Estrada characterized the political discussion of anti-corruption as an “empty, ambiguous, and even very conservative discourse.”

Pastor agreed that fighting corruption in itself is very limited as a political project. “Corruption cannot effectively be fought without affecting profound change in the political system that engenders it,” he said. “But corruption is all that many people manage to see.”

Despite the diverging politics of Libre’s social movement-based platform and Nasralla’s anti-corruption campaign, the alliance has put plans to convene a National Constituent Assembly at the top of the agenda. In Honduras, the National Constituent Assembly is often referred to simply as a constituyente.

“It was always a sine qua non in the negotiation of the alliance,” Pastor said of the issue of the Constituent Assembly from Libre’s perspective. He noted that both Nasralla and the PINU-SD coalition, which initially rejected the proposal, agreed to support the plan under the condition that the government first consults the people through a plebiscite.

Pastor added that the Constituent Assembly “will not be the solution,” but rather “a prerequisite to organize a government that defends the rights of the citizens and the resources of the nation.”

But Estrada was less optimistic, saying he only sees the Constituent Assembly manifesting “rhetorically.” With Nasralla at the helm, the opposition alliance has adopted a conservative identity despite its left-wing discourse, while the Libre party has failed to cultivate the popular grassroots support to back its project, he argued.

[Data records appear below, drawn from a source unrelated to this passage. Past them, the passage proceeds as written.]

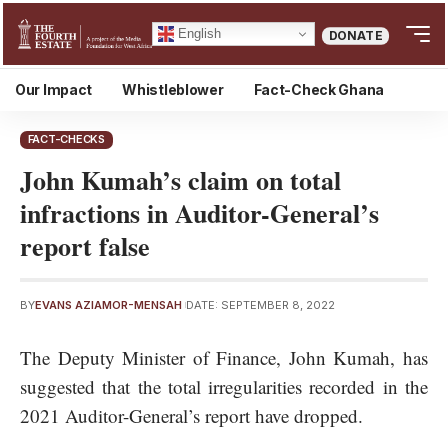
English
DONATE
Our Impact
Whistleblower
Fact-Check Ghana
FACT-CHECKS
John Kumah’s claim on total
infractions in Auditor-General’s
report false
BY
EVANS AZIAMOR-MENSAH
DATE: SEPTEMBER 8, 2022
The Deputy Minister of Finance, John Kumah, has
suggested that the total irregularities recorded in the
2021
Auditor-General’s report
have dropped.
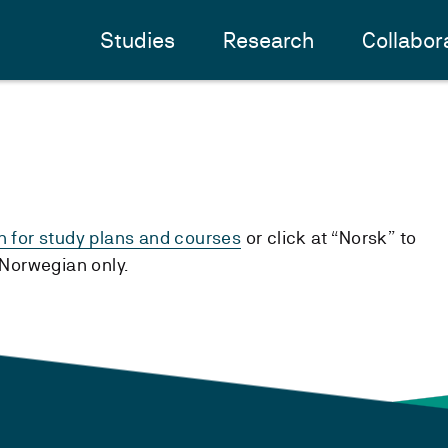
Studies
Research
Collabor
h for study plans and courses
or click at “Norsk” to
n Norwegian only.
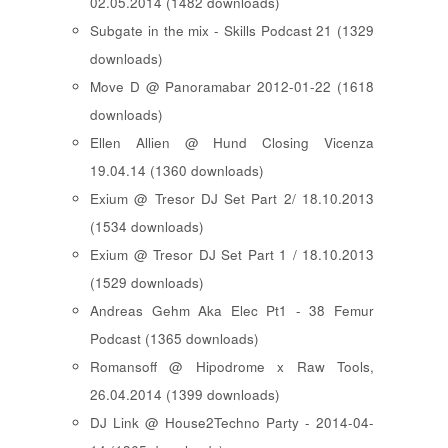
02.05.2014 (1482 downloads)
Subgate in the mix - Skills Podcast 21 (1329
downloads)
Move D @ Panoramabar 2012-01-22 (1618
downloads)
Ellen Allien @ Hund Closing Vicenza
19.04.14 (1360 downloads)
Exium @ Tresor DJ Set Part 2/ 18.10.2013
(1534 downloads)
Exium @ Tresor DJ Set Part 1 / 18.10.2013
(1529 downloads)
Andreas Gehm Aka Elec Pt1 - 38 Femur
Podcast (1365 downloads)
Romansoff @ Hipodrome x Raw Tools,
26.04.2014 (1399 downloads)
DJ Link @ House2Techno Party - 2014-04-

“In the event that Salvador Nasralla wins the elections, I don’t see us entering into a Constituent Assembly process,” Estrada said. “Maybe we will enter into a process of rhetorical constituyente,  knowing that there is a strong business sector, strong sector of the oligarchy of the National and Liberal parties … that are opposed to the idea of a Constituent Assembly.”

Warning of fraud

Weeks out from the election, the opposition alliance launched a campaign to expose an alleged electoral fraud plot. Nasralla and his supporters claim it is a concerted, technically-sophisticated government scheme to steal the election and continue Hernández’ “dictatorship.”

Estrada said that the opposition’s early calls of fraud help to weaken a potential Hernández government ever before it comes to power. But even though the conditions for fraud exist, he claimed that efforts to combat it have not gone far enough.

“The National Party has the ability to win the elections right now without needing fraud,” he said. “But it is also prepared to use fraud if it needs to.”

Pastor, however, was more optimistic. “I prefer to think that the determination of a large majority will be so strong that fraud will not be able to prevail,” he said, adding that the opposition’s decision to join the electoral race once again is an “act of courage and challenge.”

But Estrada was critical. “If they are participating in the election while saying that it is illegitimate, they are legitimizing the electoral process,” he said. “What this re-election represents now is nothing more than the consolidation of the ever more savage neoliberal model, an economic development model that only benefits the elites.”

If this left-right alliance fails to unseat the despotic Hernández, questions remain if this political gamble by Libre’s leadership will end up alienating its social movement base and whether a national left-wing electoral political project is even viable in a country whose weak democracy has continued to regress since the U.S.-backed coup eight years ago.